Yang Li, Shengli Zhang, Yao Yu, Kaihang Guo and Rongjuan Guo

Muscle soreness or pain and fatigues are important physical symptoms in patients with depression, which could negatively affect the movement desire and daily functioning of patients. The main pathological mechanism of muscle soreness and fatigue is not only related to the injury of muscle fibers and connective tissue, but also related to inflammation and mitochondrial damage.
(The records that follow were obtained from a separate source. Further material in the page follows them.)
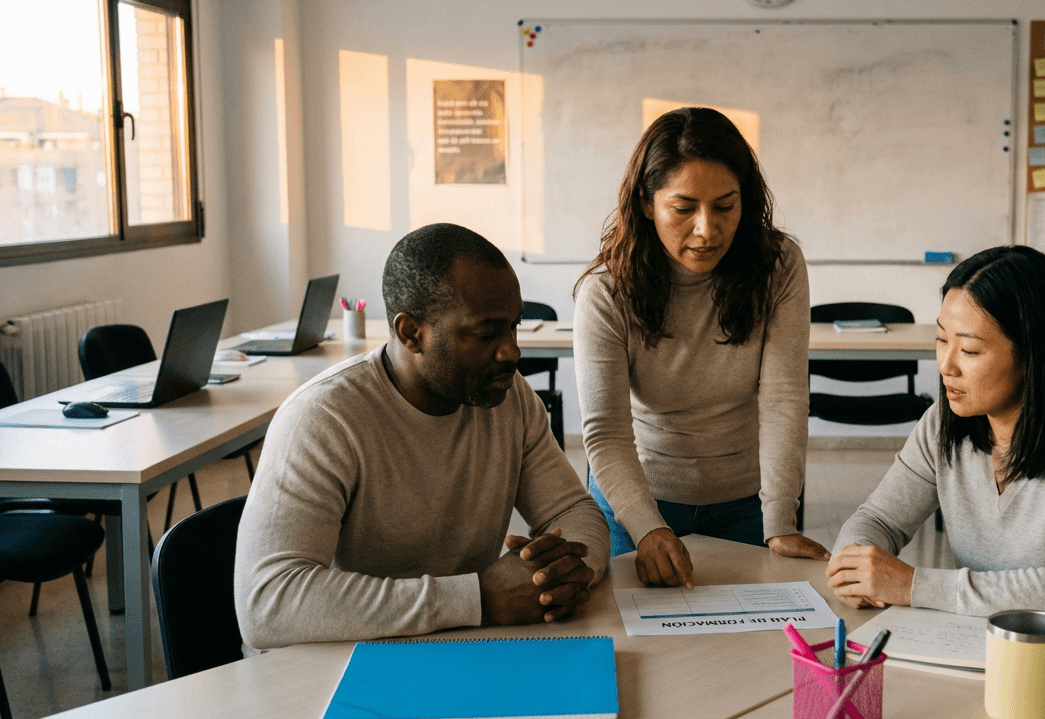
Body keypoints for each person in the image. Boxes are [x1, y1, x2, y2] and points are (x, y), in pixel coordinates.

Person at [235, 223, 610, 650]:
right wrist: (479, 599)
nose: (512, 352)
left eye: (514, 326)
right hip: (339, 664)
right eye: (487, 334)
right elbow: (267, 604)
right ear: (412, 332)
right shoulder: (323, 418)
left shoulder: (509, 398)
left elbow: (575, 511)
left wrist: (559, 577)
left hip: (462, 649)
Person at [574, 107, 829, 590]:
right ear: (647, 203)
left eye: (726, 206)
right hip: (638, 501)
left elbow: (783, 400)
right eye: (684, 208)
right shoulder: (606, 291)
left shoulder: (778, 265)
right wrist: (647, 527)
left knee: (750, 650)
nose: (707, 230)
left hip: (745, 501)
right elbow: (606, 432)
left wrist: (779, 519)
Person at [826, 245, 1045, 627]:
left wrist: (912, 585)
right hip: (987, 643)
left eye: (970, 350)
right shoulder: (943, 423)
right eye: (942, 340)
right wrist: (853, 565)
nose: (946, 366)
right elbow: (878, 518)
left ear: (1032, 353)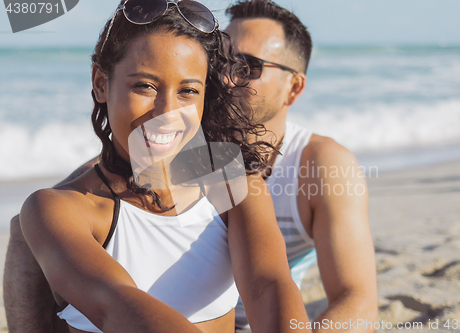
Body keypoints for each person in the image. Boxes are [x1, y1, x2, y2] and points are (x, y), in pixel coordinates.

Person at [6, 1, 311, 332]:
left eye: (188, 91)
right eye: (145, 86)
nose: (167, 112)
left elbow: (270, 284)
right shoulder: (60, 209)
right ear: (100, 83)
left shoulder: (232, 181)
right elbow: (117, 307)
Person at [224, 1, 378, 331]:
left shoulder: (318, 165)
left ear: (293, 88)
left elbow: (358, 301)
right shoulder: (180, 144)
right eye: (218, 60)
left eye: (247, 66)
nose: (224, 77)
At present, the traditional SSRIs have no obvious effect on the improvement of somatic symptoms such as muscle soreness and fatigues in depression. Xing Pi Jie Yu (XPJY) Decoction is one of the most widely used clinical formulas of traditional Chinese medicine. Our study aims to exploring whether it has Anti-inflammatory and mitochondrial effects on skeletal muscle. The rat model of depression was established by CUMS (chronic unpredictable mild stress, CUMS) for 6 weeks. They were randomly divided into four groups: control group, CUMS group, CUMS+XPJY group, CUMS+ sertraline group. We used sucrose preference test, forced swimming test and Open field exploratory behavior test to verify the success of the depression model. The contents of CK in orbital blood were measured weekly as well as the following assay index were measured on 14th day, 28th day and 42th day, including TNF-α, IL-6, ATP and mitochondrial respiratory chain complex I, II, III, IV in gastrocnemius muscle, the mitochondrial ultrastructure was observed by transmission electron microscope. Research shows that, CUMS could induce inflammation, damage of mitochondrial function and structure in skeletal muscle. Early application of sertraline could prevent the increase of pro-inflammatory factors in skeletal muscle tissue, but it couldn’t improve the function and structure of mitochondria. XPJY decoction could significantly reduce the content of pro-inflammatory factors in skeletal muscle tissue and serum CK, prevent the damage of mitochondrial function and structure of skeletal muscle. This research provides an important theoretical basis for the clinical application of XPJY.